Even if you're sure they lied when they said "I love you" or "I'll be there for you" it doesn't matter. We could never tell the truth if we have the ambition of knowing our own hearts, our wills, or our wants -- those parts of us are not only out of our vision, they are uncontrollable by our anxious wills. Like the tides, they carry us, but are beyond our comprehension.
When we say "I love you" or "I'll never leave you" it's not a promise nor an expression of truth or facticity -- nothing ever holds still long enough for truth to work like that. It is a song, a poem, a transient expression of something exuberant and intractible but effervescent -- gone before the moment it falls on our ears, and long gone by the time it has traversed our mind, imagination, memories, and inclinations to arrive at our hearts (if we ever allow the expression of love to make it that far). No, none of that matters now. It's gone, divorced by time and history from all prescient reality. Love itself is undying, but the love we grieve is dead already.
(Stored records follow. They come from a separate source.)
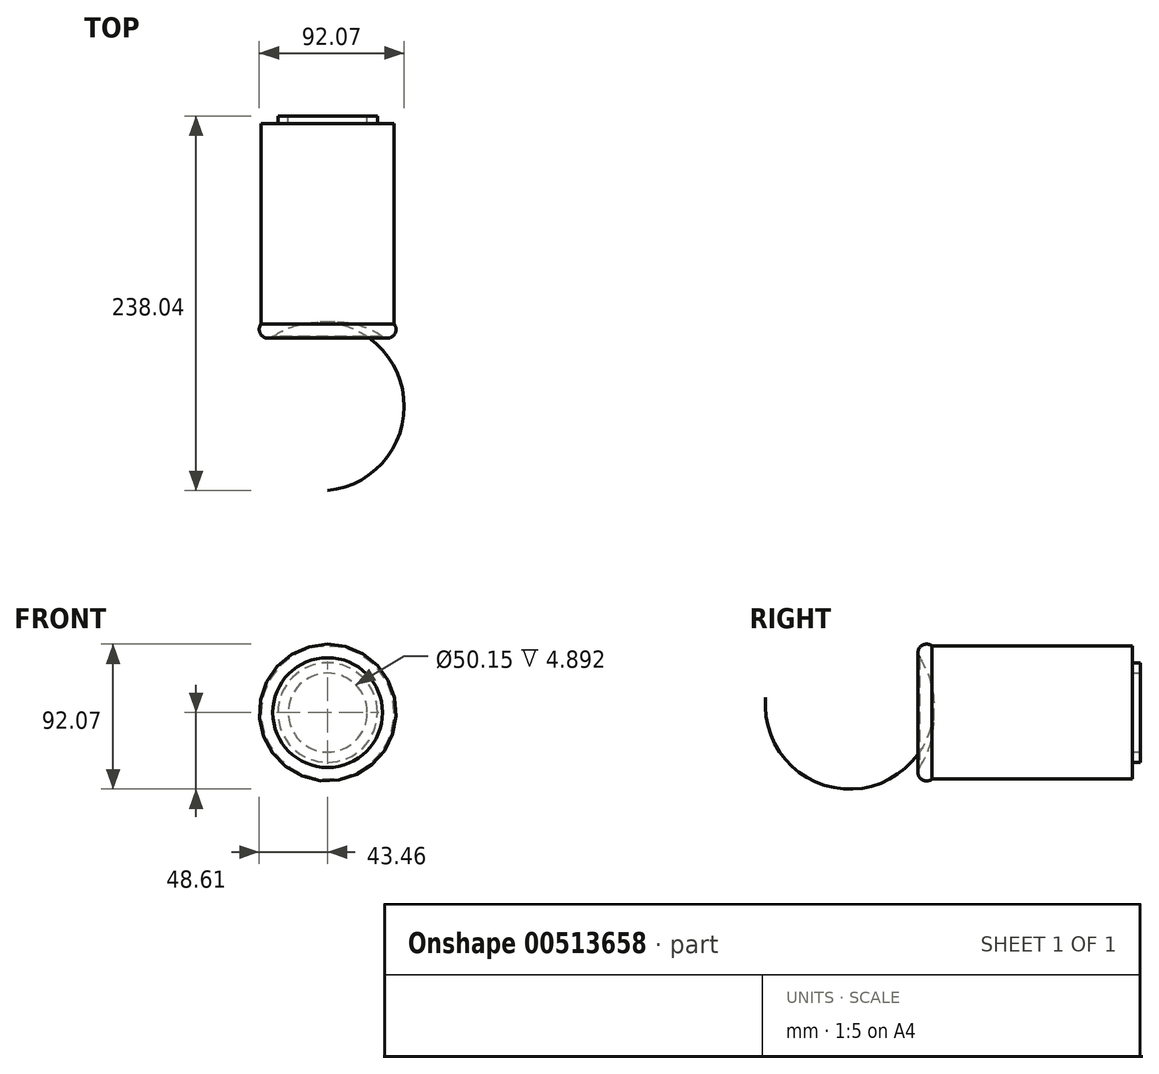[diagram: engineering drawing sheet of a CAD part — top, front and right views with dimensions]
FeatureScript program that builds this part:
annotation { "Feature Type Name" : "Feature", "Feature Type Description" : "" }
export const myFeature = defineFeature(function(context is Context, id is Id, definition is map)
    precondition{}
    {
        {
            var Q0;
            Q0=qCreatedBy(makeId("Top.planeOp"),FACE);
            var sketch = newSketch(context, id + "F0", { "sketchPlane" : qUnion([Q0])});
            skArc(sketch, "E0", {"start": v(34.86, -74.16) * mm, "mid": v(18.2, -66.65) * mm, "end": v(0, -65.19) * mm});
            skArc(sketch, "E1", {"start": v(34.86, -74.16) * mm, "mid": v(42.04, -73.24) * mm, "end": v(42.2, -66) * mm});
            skLineSegment(sketch, "E2", {"start": v(42.2, -66) * mm, "end": v(42.2, 61.2) * mm});
            skLineSegment(sketch, "E3", {"start": v(42.2, 61.2) * mm, "end": v(31.6, 61.2) * mm});
            skLineSegment(sketch, "E4", {"start": v(31.6, 61.2) * mm, "end": v(31.6, 66.1) * mm});
            skLineSegment(sketch, "E5", {"start": v(31.6, 66.1) * mm, "end": v(25.08, 66.1) * mm});
            skLineSegment(sketch, "E6", {"start": v(25.08, 66.1) * mm, "end": v(25.08, 61.2) * mm});
            skLineSegment(sketch, "E7", {"start": v(25.08, 61.2) * mm, "end": v(0, 61.2) * mm});
            skLineSegment(sketch, "E8", {"start": v(0, 61.2) * mm, "end": v(0, -65.19) * mm});
            skLineSegment(sketch, "E9", {"start": v(0, 73.43) * mm, "end": v(0, -80.68) * mm, "construction": true});
            skSolve(sketch);
        }
        {
            var Q0;
            Q0=makeQuery(id+"F0.imprint","IMPRINT",FACE,{"disambiguationData":[TD([[makeQuery(id+"F0.imprint","IMPRINT",EDGE,{"derivedFrom":sQuery(id+"F0.wireOp",EDGE,"E0")}),-1.0]])]});
            var Q1;
            Q1=sQuery(id+"F0.wireOp",EDGE,"E9");
            revolve(context, id + "F1", {"entities" : qUnion([Q0]), "axis" : qUnion([Q1]), "revolveType" : RevolveType.FULL});
        }
    });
That's hard to wrap our heads around. Hastily, we think "this lover has left me; my life is devoid of love" while our friends or parents whom we haven't spoken to in weeks or months love us very much, and we just don't see it. Loss of love or absence of love leads us to forget the love that holds us in relation with the world.
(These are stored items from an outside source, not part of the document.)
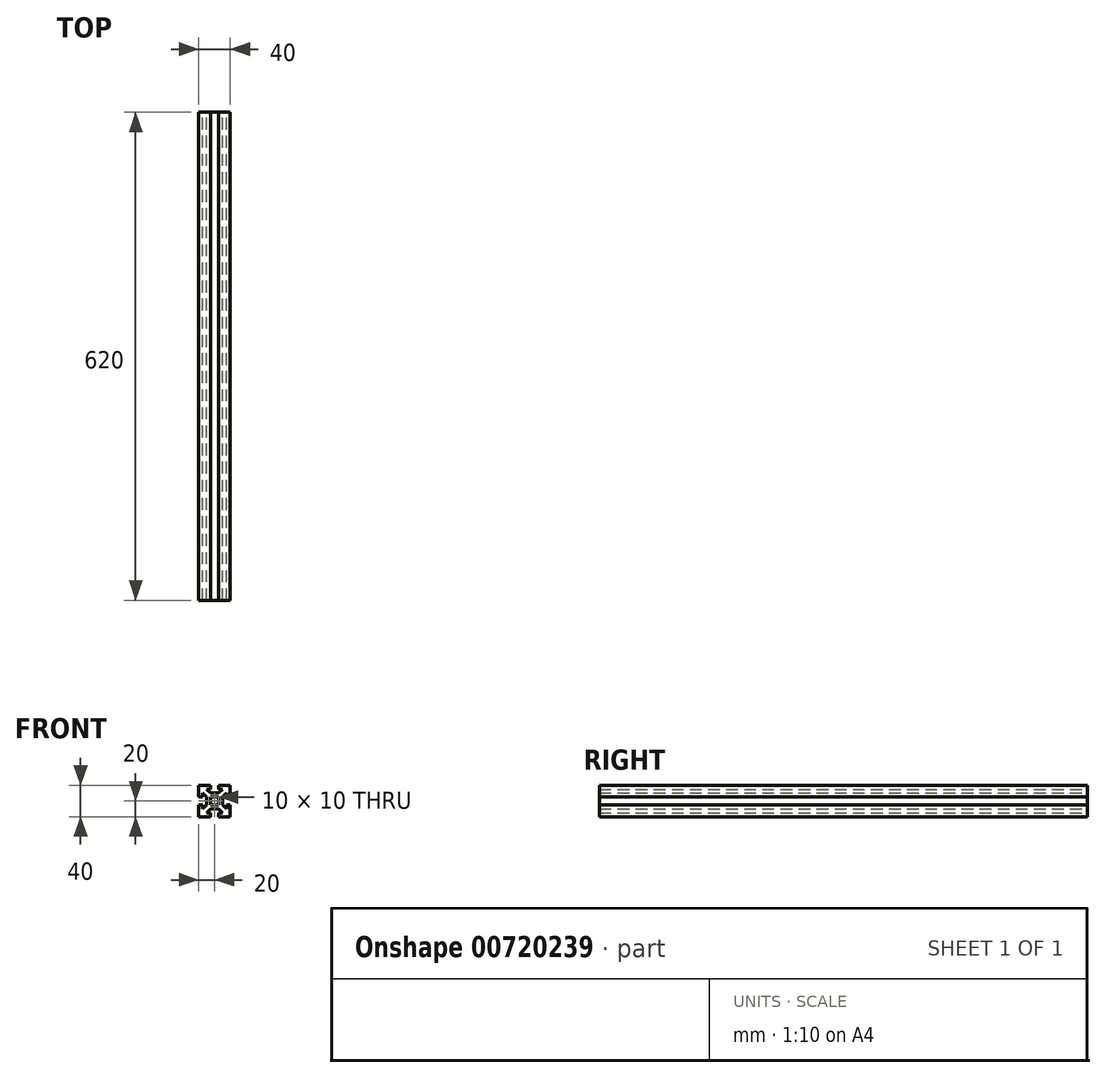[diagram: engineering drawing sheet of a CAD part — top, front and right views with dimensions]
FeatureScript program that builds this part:
annotation { "Feature Type Name" : "Feature", "Feature Type Description" : "" }
export const myFeature = defineFeature(function(context is Context, id is Id, definition is map)
    precondition{}
    {
        {
            var Q0;
            Q0=qCreatedBy(makeId("Front.planeOp"),FACE);
            var sketch = newSketch(context, id + "F0", { "sketchPlane" : qUnion([Q0])});
            skLineSegment(sketch, "E0.bottom", {"start": v(20, 20) * mm, "end": v(5, 20) * mm});
            skLineSegment(sketch, "E0.top", {"start": v(20, -20) * mm, "end": v(5, -20) * mm});
            skLineSegment(sketch, "E0.left", {"start": v(20, 20) * mm, "end": v(20, 5) * mm});
            skLineSegment(sketch, "E0.right", {"start": v(-20, 20) * mm, "end": v(-20, 5) * mm});
            skPoint(sketch, "E0.middle", {"position": v(0, 0) * mm});
            skLineSegment(sketch, "E1", {"start": v(0, 20) * mm, "end": v(0, -20) * mm, "construction": true});
            skLineSegment(sketch, "E2", {"start": v(-20, 0) * mm, "end": v(20, 0) * mm, "construction": true});
            skLineSegment(sketch, "E3", {"start": v(-20, 5) * mm, "end": v(-15, 5) * mm});
            skLineSegment(sketch, "E4", {"start": v(-20, -5) * mm, "end": v(-15, -5) * mm});
            skLineSegment(sketch, "E5", {"start": v(-5, 20) * mm, "end": v(-5, 15) * mm});
            skLineSegment(sketch, "E6", {"start": v(5, 20) * mm, "end": v(5, 15) * mm});
            skLineSegment(sketch, "E7", {"start": v(-10, 15) * mm, "end": v(-5, 15) * mm});
            skLineSegment(sketch, "E8", {"start": v(-10, -15) * mm, "end": v(-5, -15) * mm});
            skLineSegment(sketch, "E9", {"start": v(15, 10) * mm, "end": v(15, 5) * mm});
            skLineSegment(sketch, "E10", {"start": v(-15, 10) * mm, "end": v(-10, 5) * mm});
            skLineSegment(sketch, "E11", {"start": v(-10, 15) * mm, "end": v(-5, 10) * mm});
            skLineSegment(sketch, "E12", {"start": v(-15, -10) * mm, "end": v(-10, -5) * mm});
            skLineSegment(sketch, "E13", {"start": v(-10, -15) * mm, "end": v(-5, -10) * mm});
            skLineSegment(sketch, "E14.trimOffspring", {"start": v(20, -5) * mm, "end": v(20, -20) * mm});
            skLineSegment(sketch, "E15.trimOffspring", {"start": v(-20, -5) * mm, "end": v(-20, -20) * mm});
            skLineSegment(sketch, "E16.trimOffspring", {"start": v(-5, -20) * mm, "end": v(-20, -20) * mm});
            skLineSegment(sketch, "E17.trimOffspring", {"start": v(-5, 20) * mm, "end": v(-20, 20) * mm});
            skLineSegment(sketch, "E18.trimOffspring", {"start": v(5, 15) * mm, "end": v(10, 15) * mm});
            skLineSegment(sketch, "E19.trimOffspring", {"start": v(-15, -5) * mm, "end": v(-15, -10) * mm});
            skLineSegment(sketch, "E20.trimOffspring", {"start": v(15, -5) * mm, "end": v(15, -10) * mm});
            skLineSegment(sketch, "E21.trimOffspring", {"start": v(5, -15) * mm, "end": v(10, -15) * mm});
            skLineSegment(sketch, "E22.trimOffspring", {"start": v(-5, 5) * mm, "end": v(-5, -5) * mm});
            skLineSegment(sketch, "E23.trimOffspring", {"start": v(5, 5) * mm, "end": v(5, -5) * mm});
            skLineSegment(sketch, "E24.trimOffspring", {"start": v(15, 5) * mm, "end": v(20, 5) * mm});
            skLineSegment(sketch, "E25.trimOffspring", {"start": v(15, -5) * mm, "end": v(20, -5) * mm});
            skLineSegment(sketch, "E26.trimOffspring", {"start": v(5, -15) * mm, "end": v(5, -20) * mm});
            skLineSegment(sketch, "E27.trimOffspring", {"start": v(-5, -15) * mm, "end": v(-5, -20) * mm});
            skLineSegment(sketch, "E28.trimOffspring", {"start": v(-5, -5) * mm, "end": v(5, -5) * mm});
            skLineSegment(sketch, "E29.trimOffspring", {"start": v(-5, 5) * mm, "end": v(5, 5) * mm});
            skLineSegment(sketch, "E30", {"start": v(10, 5) * mm, "end": v(10, -5) * mm});
            skLineSegment(sketch, "E31", {"start": v(-5, 10) * mm, "end": v(5, 10) * mm});
            skLineSegment(sketch, "E32", {"start": v(-10, 5) * mm, "end": v(-10, -5) * mm});
            skLineSegment(sketch, "E33", {"start": v(-5, -10) * mm, "end": v(5, -10) * mm});
            skLineSegment(sketch, "E34.trimOffspring", {"start": v(-15, 10) * mm, "end": v(-15, 5) * mm});
            skPoint(sketch, "E35.orphan", {"position": v(20, 15) * mm});
            skPoint(sketch, "E36.orphan", {"position": v(20, -15) * mm});
            skPoint(sketch, "E37.orphan", {"position": v(15, -20) * mm});
            skPoint(sketch, "E38.orphan", {"position": v(-15, -20) * mm});
            skLineSegment(sketch, "E39.trimOffspring", {"start": v(-5, 0) * mm, "end": v(0, -5) * mm});
            skLineSegment(sketch, "E40.trimOffspring", {"start": v(-5, 0) * mm, "end": v(0, 5) * mm});
            skLineSegment(sketch, "E41.trimOffspring", {"start": v(0, 5) * mm, "end": v(5, 0) * mm});
            skLineSegment(sketch, "E42.trimOffspring", {"start": v(5, 10) * mm, "end": v(10, 15) * mm});
            skLineSegment(sketch, "E43.trimOffspring", {"start": v(10, 5) * mm, "end": v(15, 10) * mm});
            skLineSegment(sketch, "E44.trimOffspring", {"start": v(10, -5) * mm, "end": v(15, -10) * mm});
            skLineSegment(sketch, "E45.trimOffspring", {"start": v(5, -10) * mm, "end": v(10, -15) * mm});
            skLineSegment(sketch, "E46.trimOffspring", {"start": v(0, -5) * mm, "end": v(5, 0) * mm});
            skSolve(sketch);
        }
        {
            var Q0;
            Q0=makeQuery(id+"F0.imprint","IMPRINT",FACE,{"disambiguationData":[TD([[makeQuery(id+"F0.imprint","IMPRINT",EDGE,{"derivedFrom":sQuery(id+"F0.wireOp",EDGE,"E0.bottom")}),1.0]])]});
            extrude(context, id + "F1", {"entities" : qUnion([Q0]), "depth" : 620 * mm, "offsetDistance" : 25 * mm});
        }
    });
Blanchot tells us that we forget because we are trying to hold on to something that is already gone. A grieving heart does not need wrath or hatred. Also, forgiveness is likely too great an ambition for it; but perhaps the path to forgiveness is through this fleeting thought: "I blamed you for the loss I felt. I overwrote love with anger. The thought of you once brought love, but now it just kicks up a storm of grief, envy, anger, vengeance... None of that mattes now. The blame game of who was wrong, or how what I did was wrong -- it doesn't matter now. Now, all that can save us is the memory of love, and its absolution for a future open to its blooming anew."
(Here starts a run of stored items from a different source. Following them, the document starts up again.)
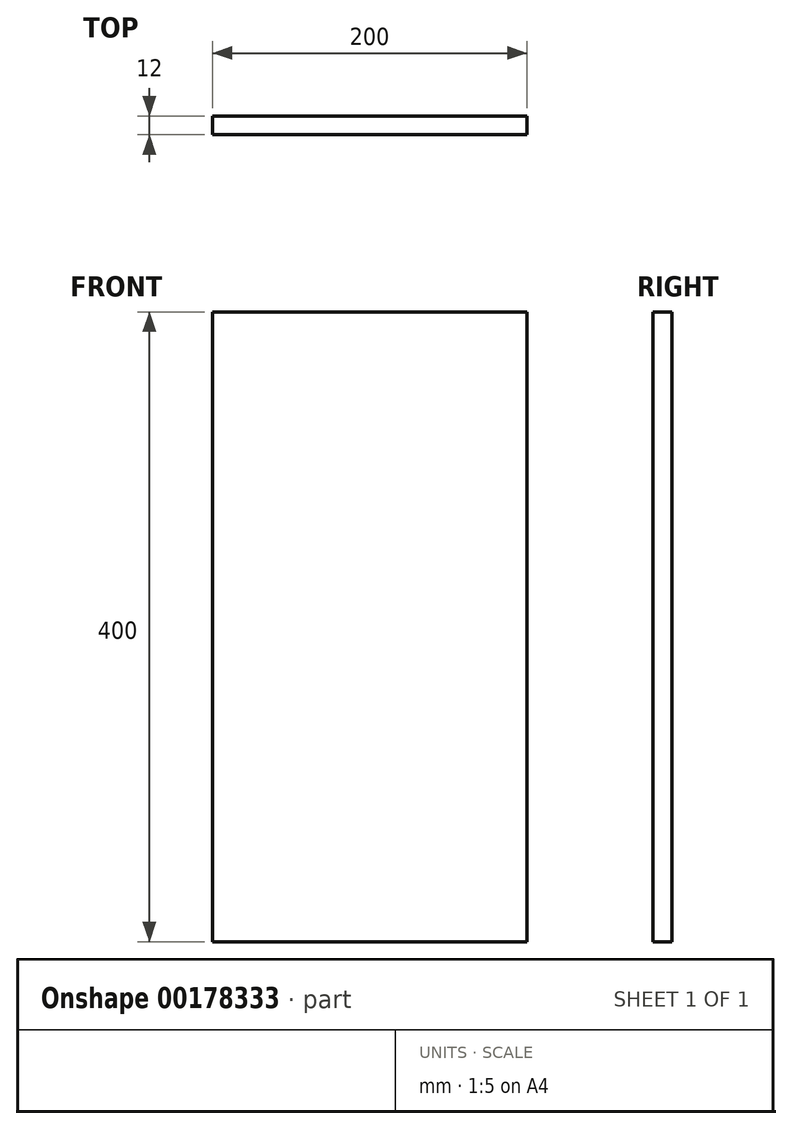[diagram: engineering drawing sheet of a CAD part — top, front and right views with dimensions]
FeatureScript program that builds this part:
annotation { "Feature Type Name" : "Feature", "Feature Type Description" : "" }
export const myFeature = defineFeature(function(context is Context, id is Id, definition is map)
    precondition{}
    {
        {
            var Q0;
            Q0=qCreatedBy(makeId("Front.planeOp"),FACE);
            var sketch = newSketch(context, id + "F0", { "sketchPlane" : qUnion([Q0])});
            skLineSegment(sketch, "E0", {"start": v(0, 0) * mm, "end": v(200, 0) * mm});
            skLineSegment(sketch, "E1", {"start": v(200, 0) * mm, "end": v(200, 400) * mm});
            skLineSegment(sketch, "E2", {"start": v(0, 0) * mm, "end": v(0, 400) * mm});
            skLineSegment(sketch, "E3", {"start": v(0, 400) * mm, "end": v(200, 400) * mm});
            skSolve(sketch);
        }
        {
            var Q0;
            Q0=makeQuery(id+"F0.imprint","IMPRINT",FACE,{"disambiguationData":[TD([[makeQuery(id+"F0.imprint","IMPRINT",EDGE,{"derivedFrom":sQuery(id+"F0.wireOp",EDGE,"E0")}),1.0]])]});
            extrude(context, id + "F1", {"entities" : qUnion([Q0]), "depth" : 12 * mm, "offsetDistance" : 25 * mm});
        }
    });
Grief is the absence of love. It hurts because we're trying to hold on to something we have always cherished, and what we get for our efforts to hold on -- to remember love -- is an unending reminder that we have nothing in our hands. This thought leads us to think there is nothing in our hearts, in our history. And so, memories rewrite themselves; we are made unreliable narrators of our own lives -- unreliable archivists in a life where archives are impossible because nothing keeps, nothing holds, nothing guards, and nothing stays, as everything is transient, in flux, in motion. Living. Dying. Often, gone already.
What a grieving heart needs is to forget. Indeed, the heart grieves because it senses itself having forgotten love itself. Anger is natural, as is blame and the will for retribution -- but that's not what a grieving heart needs.
It's hard to find the strength to live under such a heavy burden of grief. I am learning we cannot healthily handle hard situations if we cannot freely laugh about them. To laugh freely, we must forget our sorrows; our grief must die, as did the love our grieving mourns. By freely laughing, we -- in an embodied manner -- accept that our grief and the superstructure of relation, memory, and loss it serves as our anchor to has already died and gone on. Through this, we can -- for a moment -- be open to the future/present and find love anew. For, the love never left us. Love is not a promise, nor a gift one person can give to any one of us -- love sounds through us all. Love binds us together under relation. The grief will come again; that's why we can so easily say our goodbyes to our own grief, if we just let go of what has already gone. We will always remember, and remember again, love long gone. To be open to love's return, we must forget the myths of lost love that we hold on to through our grief, in a moment, to meet love as it presents itself in what's before us.